The World Food Program, WFP, is warning of a potential food crisis in Africa's Sahel region. But, WFP says the kind of tragedy unfolding in Niger can be averted if international donors contribute now to relieve food shortages in Mali, Mauritania and Burkina Faso.

The World Food Program says the 2004 locust invasion and drought in western Africa has created significant food shortages throughout the semi-arid Sahel region. Niger's desperate situation only recently lurched into world prominence due to graphic television pictures of skeletal children dying from hunger.

WFP says 2.5 million people in Niger are in urgent need of food aid. But, it notes more than two million other people in neighboring Mali, Mauritania and Burkina Faso also are going hungry in the wake of last year's drought and locust infestations.

WFP Spokesman, Simon Pluess, says these silent emergencies have not yet hit the TV screens and its assistance programs remain critically underfunded.

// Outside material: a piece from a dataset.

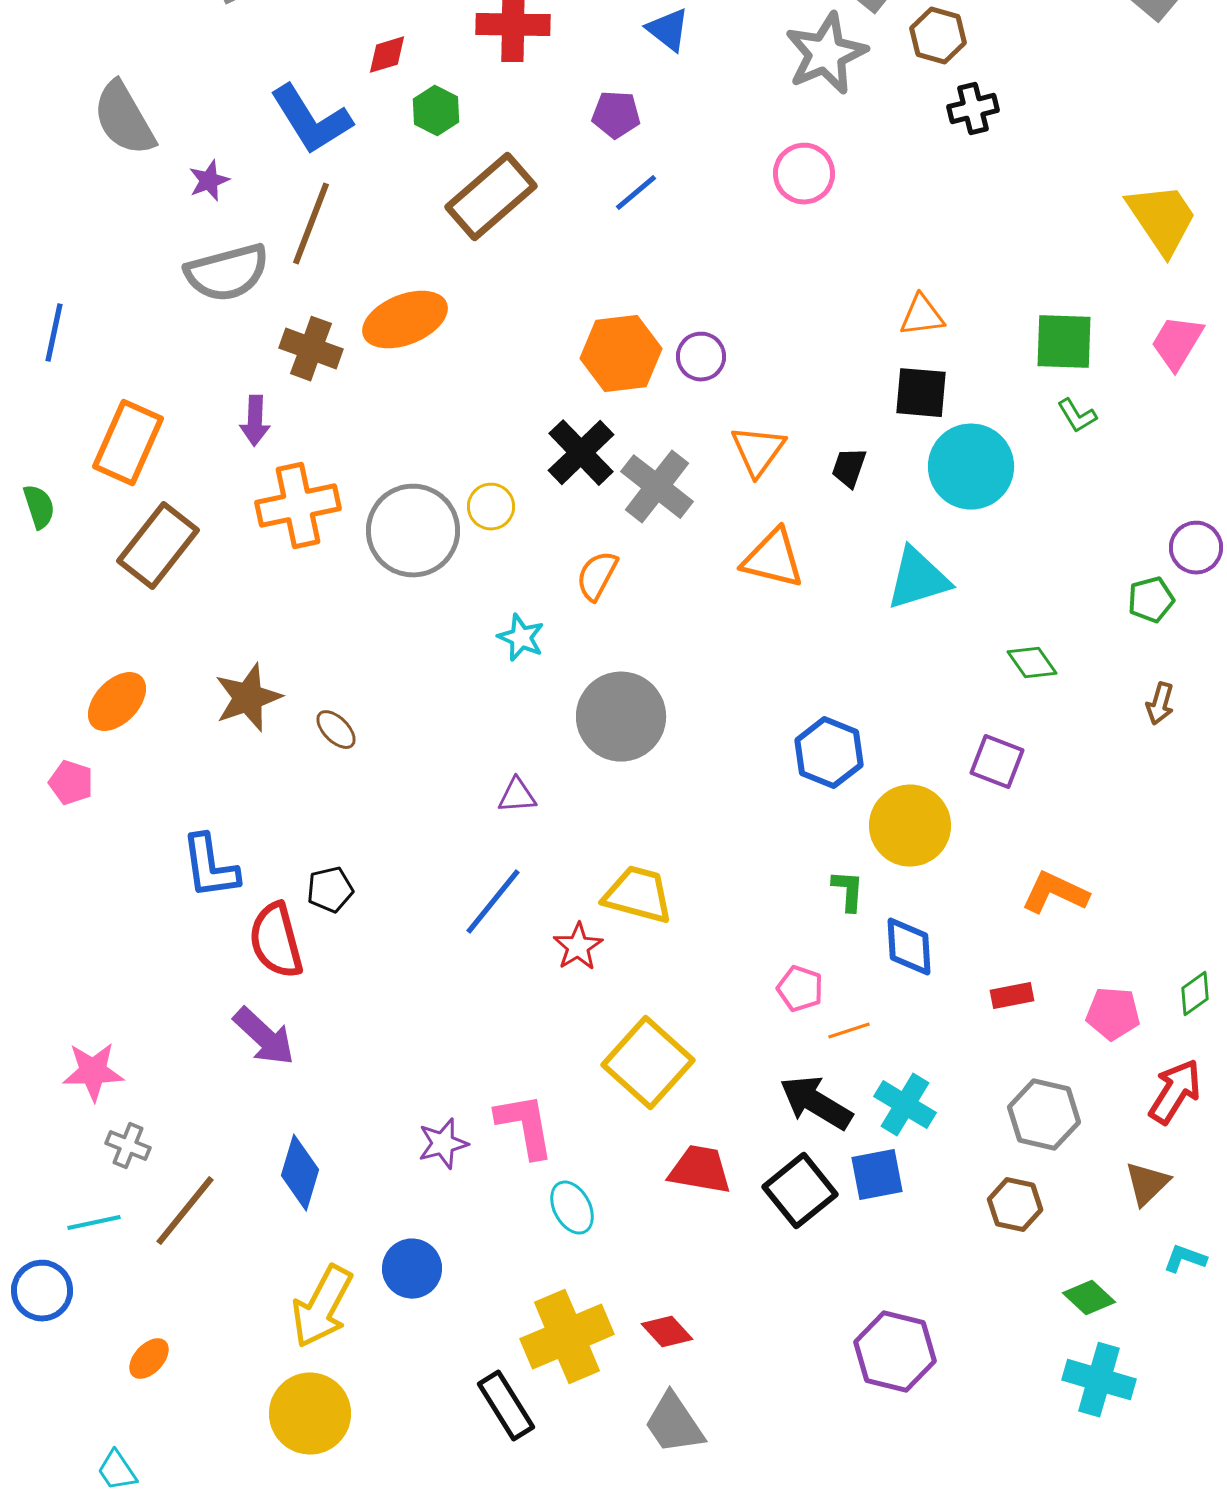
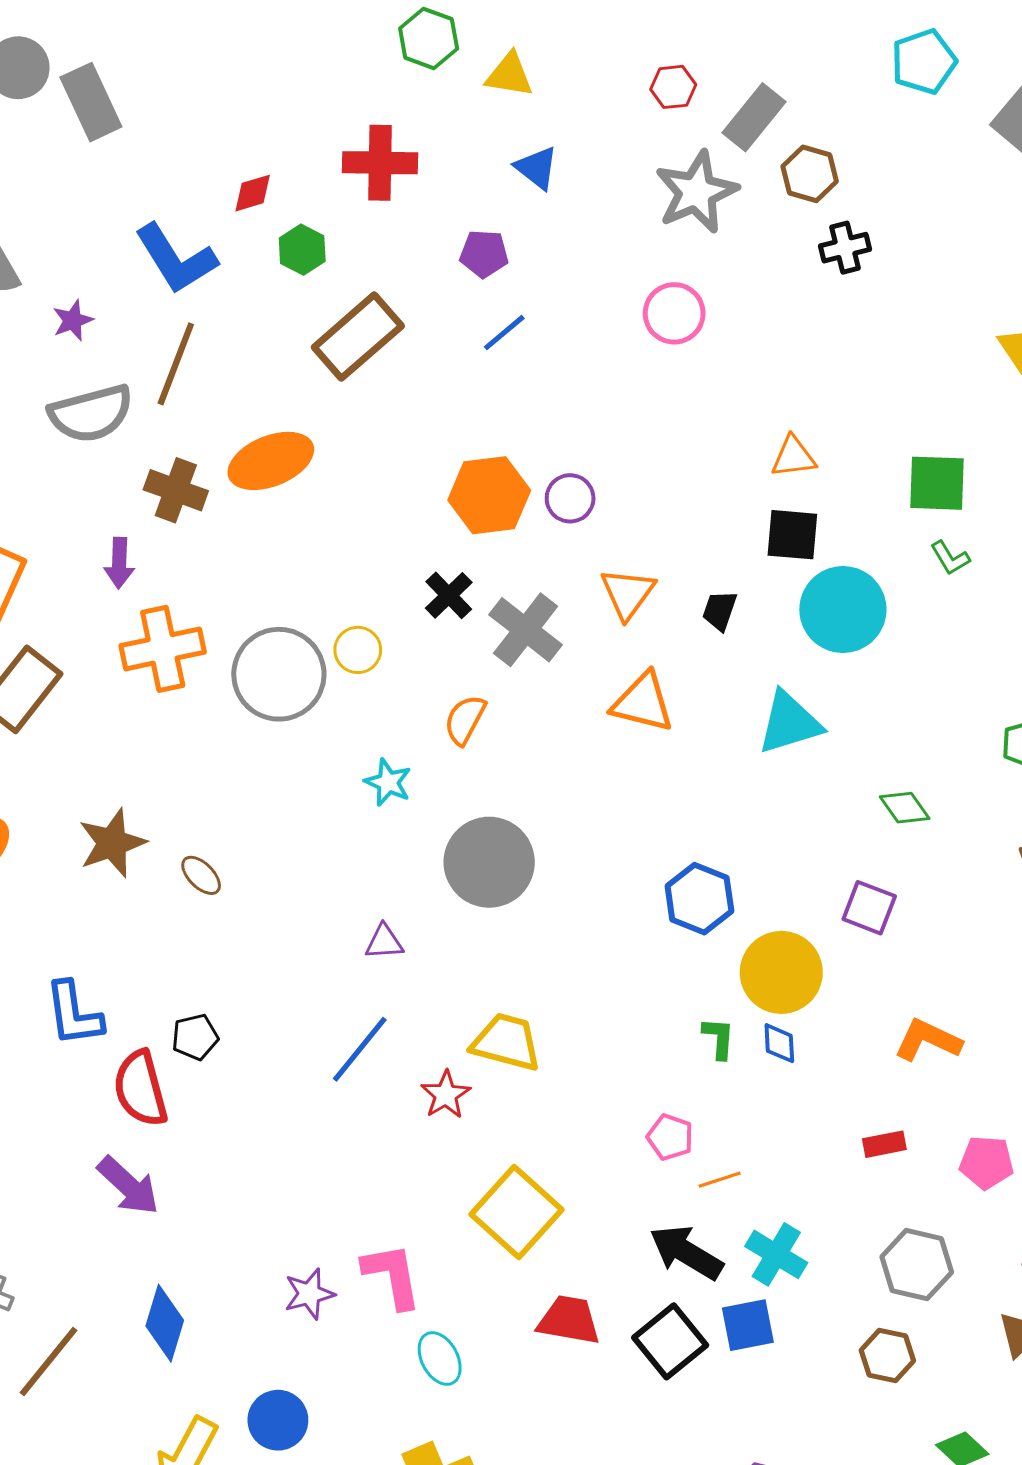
black cross: (581, 453) -> (449, 595), size x0.7
blue diamond: (909, 947) -> (779, 1043), moved, size x0.7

"It is, of course, our responsibility to ensure that all these countries that have been affected by drought and locust, do not turn into full-blown crises like we see it now in Niger and we should act now and not wait any longer," said Mr. Pluess.

Mr. Pluess, says Mali is at particular risk. He says about one million people or 10 percent of the population is threatened by a food crisis. In February, WFP appealed for $7.3 million in emergency aid. But, Mr. Pluess notes less than $3 million has been received.

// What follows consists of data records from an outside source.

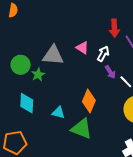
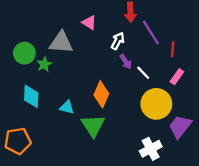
pink triangle: (82, 48) -> (89, 23), moved
green triangle: (82, 129) -> (93, 126), turned 35

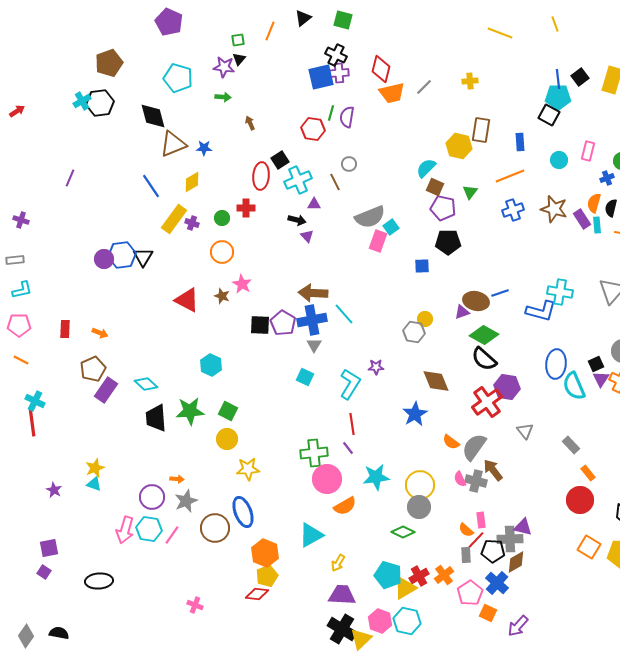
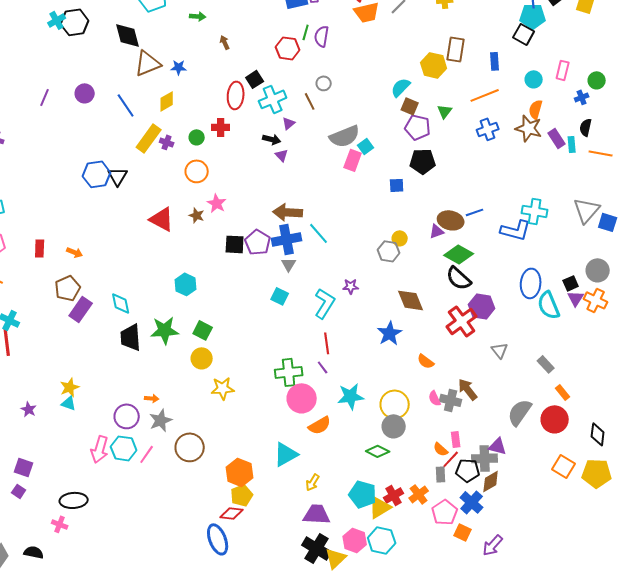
orange semicircle: (594, 203) -> (536, 109), moved
purple triangle: (314, 204) -> (289, 123), turned -40
purple circle: (104, 259) -> (85, 93), moved
cyan diamond: (146, 384) -> (121, 303), turned 35
gray semicircle: (474, 447) -> (520, 412), moved
blue ellipse: (243, 512) -> (218, 539), moved
purple square: (49, 548) -> (24, 467), turned 30
pink cross: (195, 605) -> (60, 524), moved

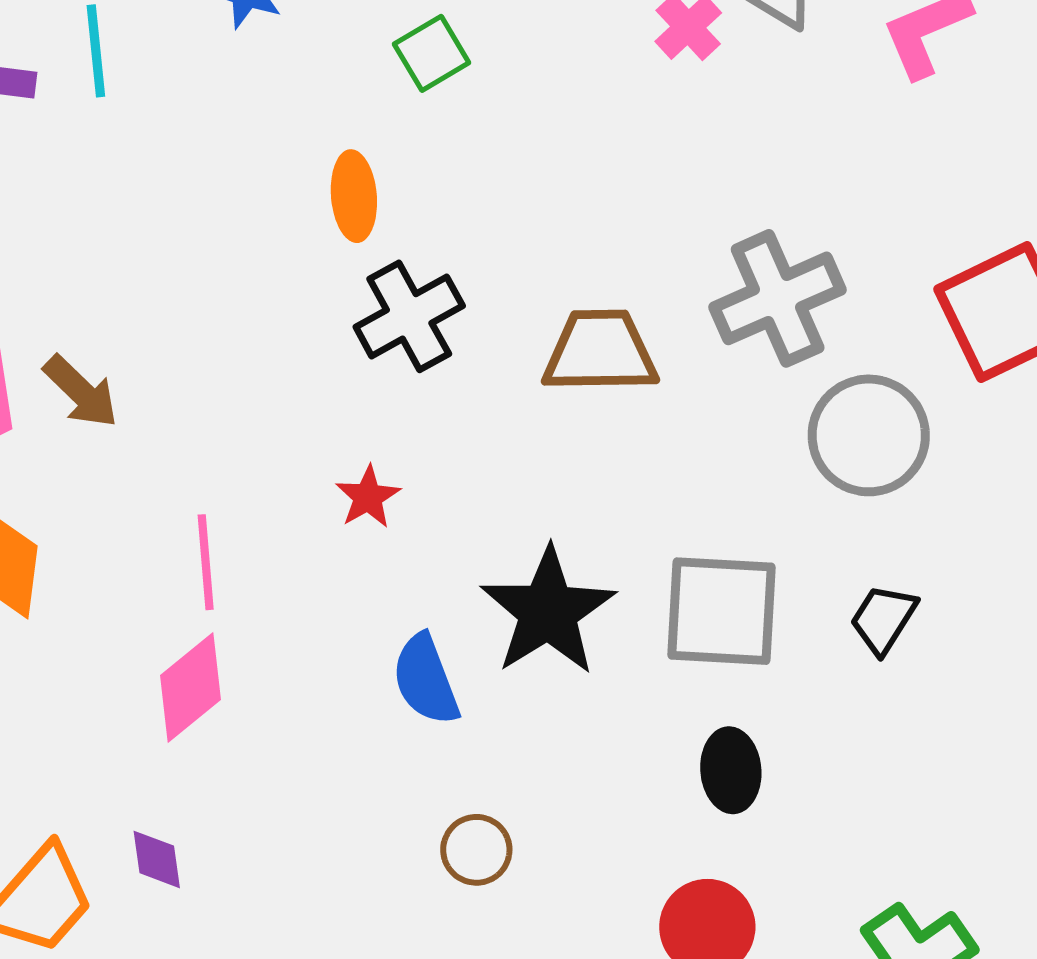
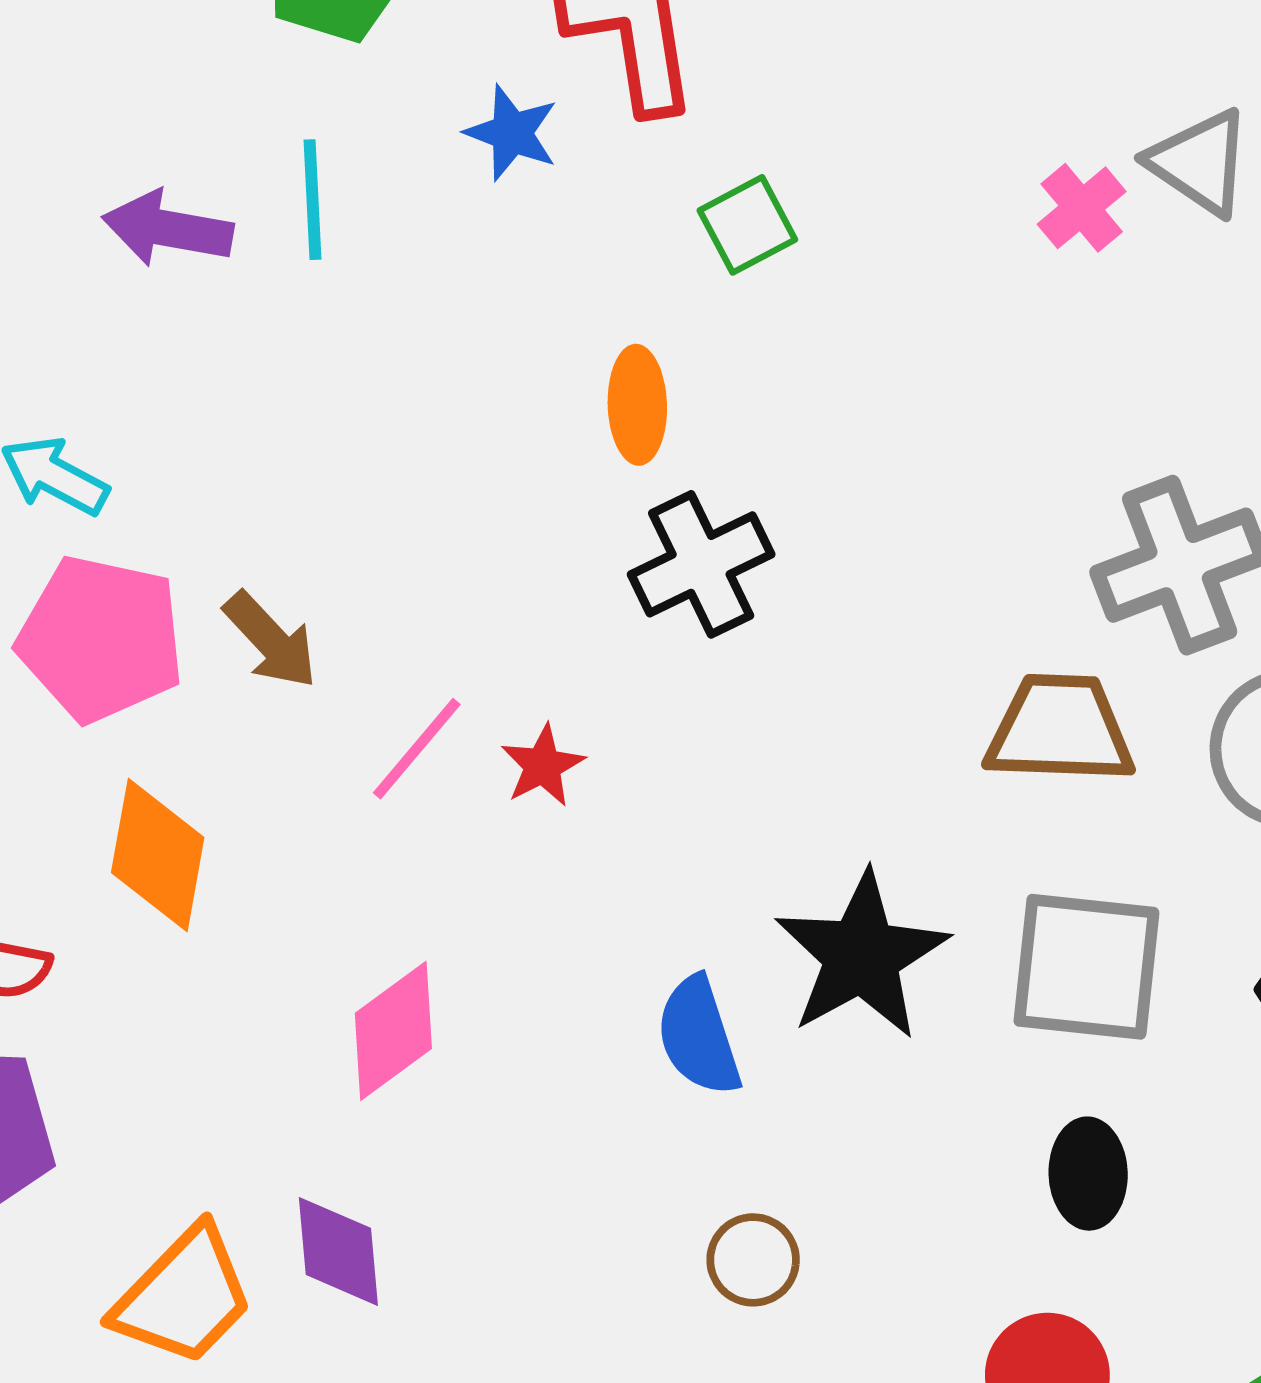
brown trapezoid: (600, 352) -> (1060, 729), moved
red star: (368, 497) -> (543, 766), moved
pink line: (206, 562) -> (417, 749), moved, turned 42
purple diamond: (157, 859) -> (338, 1251), size x1.4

"Mali has already been facing a food deficit last year," he noted. "We have been speaking about it already in October. Now, at the height of the lean season, the food security has further deteriorated and people try to survive by, like for example, selling their livestock or other assets or simply migrate to other areas or to the cities."

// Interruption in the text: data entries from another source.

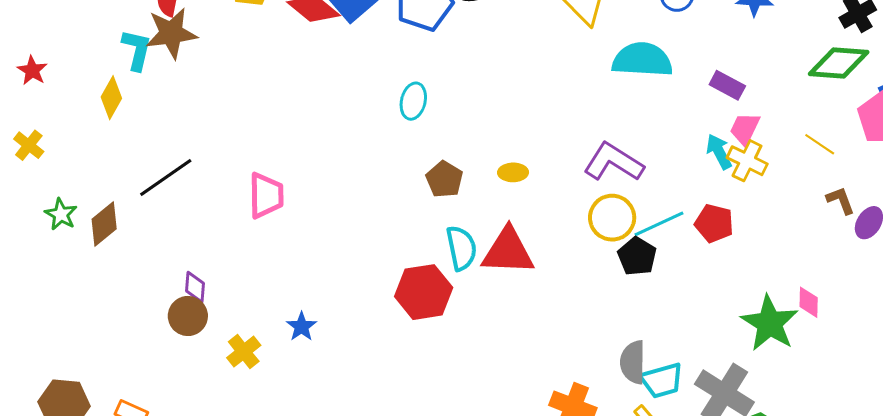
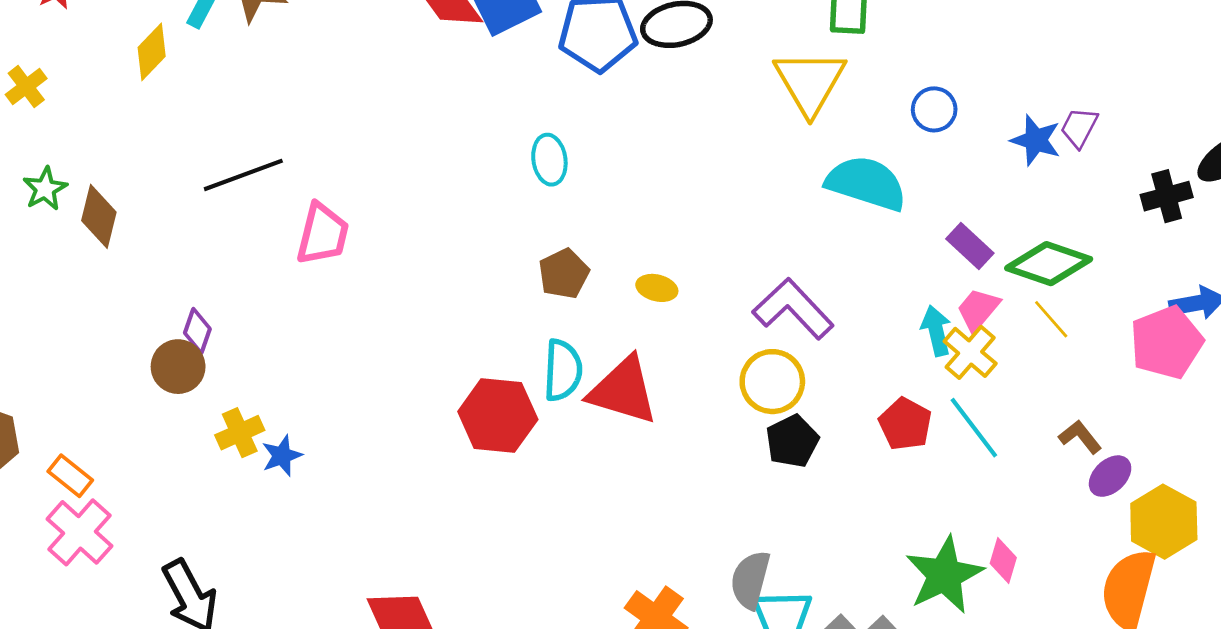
green diamond: (839, 63) -> (1049, 264), moved
cyan ellipse: (413, 101) -> (549, 160), turned -36
yellow line: (820, 144) -> (1051, 319), moved
black line: (166, 178) -> (243, 175), moved
brown L-shape: (841, 200) -> (1080, 437), turned -32
brown diamond: (104, 224) -> (99, 216), turned -51
cyan line: (659, 224) -> (974, 428), moved, turned 63
blue star: (302, 327) -> (282, 456), moved

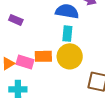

A recent nutritional survey carried out in the affected areas by the government of Mali and the WFP shows acute malnutrition rates of up to 16 percent. Mr. Pluess says the worst hit provinces are near the border with Mauritania. He says it is not too late to save lives if the international community sends money now. In the meantime, he says, WFP is borrowing from its own reserves to buy food for people in the critical areas.

The World Food Program reports up to 600,000 people in Mauritania were affected by locust infestations and to a lesser extent by drought. Mr. Pluess says donors have responded generously to WFP's appeals, so it has been able to prevent a food crisis in this country.

"But, there are areas bordering Mali which are not covered by current WFP operations and the food security in this area has become critical with very high level of malnutrition reported," he added. "And, we are now planning to expand our current program to address these needs."

The World Food Program says the situation in Burkina Faso is not as severe as in Niger, Mali and Mauritania. Nevertheless, it notes some 500,000 people were affected by crop losses last year.

Mr. Pluess says WFP is stepping up assistance for vulnerable groups through feeding centers and is keeping a watchful eye on areas that are threatened by food shortages.